# [Exercise prompt]
Turn every line of the listing below into a numbered list, leaving out the blank lines.

[Dataset entries]
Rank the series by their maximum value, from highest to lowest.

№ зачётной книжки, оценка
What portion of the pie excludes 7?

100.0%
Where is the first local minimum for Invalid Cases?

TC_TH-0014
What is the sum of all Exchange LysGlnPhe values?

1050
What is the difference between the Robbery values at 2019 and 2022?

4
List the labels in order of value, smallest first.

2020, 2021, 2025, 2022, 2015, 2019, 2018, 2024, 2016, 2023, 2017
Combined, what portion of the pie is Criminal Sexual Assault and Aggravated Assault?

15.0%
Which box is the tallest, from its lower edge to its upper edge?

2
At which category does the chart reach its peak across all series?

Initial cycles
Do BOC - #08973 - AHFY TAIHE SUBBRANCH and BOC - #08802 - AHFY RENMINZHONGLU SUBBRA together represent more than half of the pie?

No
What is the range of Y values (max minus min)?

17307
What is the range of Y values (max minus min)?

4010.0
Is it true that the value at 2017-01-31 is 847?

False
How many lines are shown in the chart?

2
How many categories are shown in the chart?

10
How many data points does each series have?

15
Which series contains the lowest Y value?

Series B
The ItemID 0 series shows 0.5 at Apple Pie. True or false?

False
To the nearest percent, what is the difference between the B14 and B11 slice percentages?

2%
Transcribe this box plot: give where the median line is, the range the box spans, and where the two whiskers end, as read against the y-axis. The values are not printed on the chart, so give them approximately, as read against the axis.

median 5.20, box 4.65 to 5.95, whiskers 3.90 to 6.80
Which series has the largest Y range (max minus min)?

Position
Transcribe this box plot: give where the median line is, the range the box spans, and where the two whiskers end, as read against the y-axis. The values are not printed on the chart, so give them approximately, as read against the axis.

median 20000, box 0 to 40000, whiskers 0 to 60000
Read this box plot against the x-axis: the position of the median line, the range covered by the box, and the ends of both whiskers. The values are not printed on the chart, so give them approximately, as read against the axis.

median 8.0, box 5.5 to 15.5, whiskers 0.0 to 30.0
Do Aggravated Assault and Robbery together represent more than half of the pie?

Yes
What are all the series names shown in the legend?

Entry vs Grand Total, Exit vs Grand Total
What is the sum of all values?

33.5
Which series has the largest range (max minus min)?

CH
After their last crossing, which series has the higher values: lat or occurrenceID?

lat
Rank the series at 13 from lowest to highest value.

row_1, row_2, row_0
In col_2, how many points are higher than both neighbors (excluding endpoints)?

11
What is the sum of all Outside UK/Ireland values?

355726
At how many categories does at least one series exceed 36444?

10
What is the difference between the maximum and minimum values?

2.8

# [Problem solution]
1. Rank the series by their maximum value, from highest to lowest.
2. № зачётной книжки, оценка
3. What portion of the pie excludes 7?
4. 100.0%
5. Where is the first local minimum for Invalid Cases?
6. TC_TH-0014
7. What is the sum of all Exchange LysGlnPhe values?
8. 1050
9. What is the difference between the Robbery values at 2019 and 2022?
10. 4
11. List the labels in order of value, smallest first.
12. 2020, 2021, 2025, 2022, 2015, 2019, 2018, 2024, 2016, 2023, 2017
13. Combined, what portion of the pie is Criminal Sexual Assault and Aggravated Assault?
14. 15.0%
15. Which box is the tallest, from its lower edge to its upper edge?
16. 2
17. At which category does the chart reach its peak across all series?
18. Initial cycles
19. Do BOC - #08973 - AHFY TAIHE SUBBRANCH and BOC - #08802 - AHFY RENMINZHONGLU SUBBRA together represent more than half of the pie?
20. No
21. What is the range of Y values (max minus min)?
22. 17307
23. What is the range of Y values (max minus min)?
24. 4010.0
25. Is it true that the value at 2017-01-31 is 847?
26. False
27. How many lines are shown in the chart?
28. 2
29. How many categories are shown in the chart?
30. 10
31. How many data points does each series have?
32. 15
33. Which series contains the lowest Y value?
34. Series B
35. The ItemID 0 series shows 0.5 at Apple Pie. True or false?
36. False
37. To the nearest percent, what is the difference between the B14 and B11 slice percentages?
38. 2%
39. Transcribe this box plot: give where the median line is, the range the box spans, and where the two whiskers end, as read against the y-axis. The values are not printed on the chart, so give them approximately, as read against the axis.
40. median 5.20, box 4.65 to 5.95, whiskers 3.90 to 6.80
41. Which series has the largest Y range (max minus min)?
42. Position
43. Transcribe this box plot: give where the median line is, the range the box spans, and where the two whiskers end, as read against the y-axis. The values are not printed on the chart, so give them approximately, as read against the axis.
44. median 20000, box 0 to 40000, whiskers 0 to 60000
45. Read this box plot against the x-axis: the position of the median line, the range covered by the box, and the ends of both whiskers. The values are not printed on the chart, so give them approximately, as read against the axis.
46. median 8.0, box 5.5 to 15.5, whiskers 0.0 to 30.0
47. Do Aggravated Assault and Robbery together represent more than half of the pie?
48. Yes
49. What are all the series names shown in the legend?
50. Entry vs Grand Total, Exit vs Grand Total
51. What is the sum of all values?
52. 33.5
53. Which series has the largest range (max minus min)?
54. CH
55. After their last crossing, which series has the higher values: lat or occurrenceID?
56. lat
57. Rank the series at 13 from lowest to highest value.
58. row_1, row_2, row_0
59. In col_2, how many points are higher than both neighbors (excluding endpoints)?
60. 11
61. What is the sum of all Outside UK/Ireland values?
62. 355726
63. At how many categories does at least one series exceed 36444?
64. 10
65. What is the difference between the maximum and minimum values?
66. 2.8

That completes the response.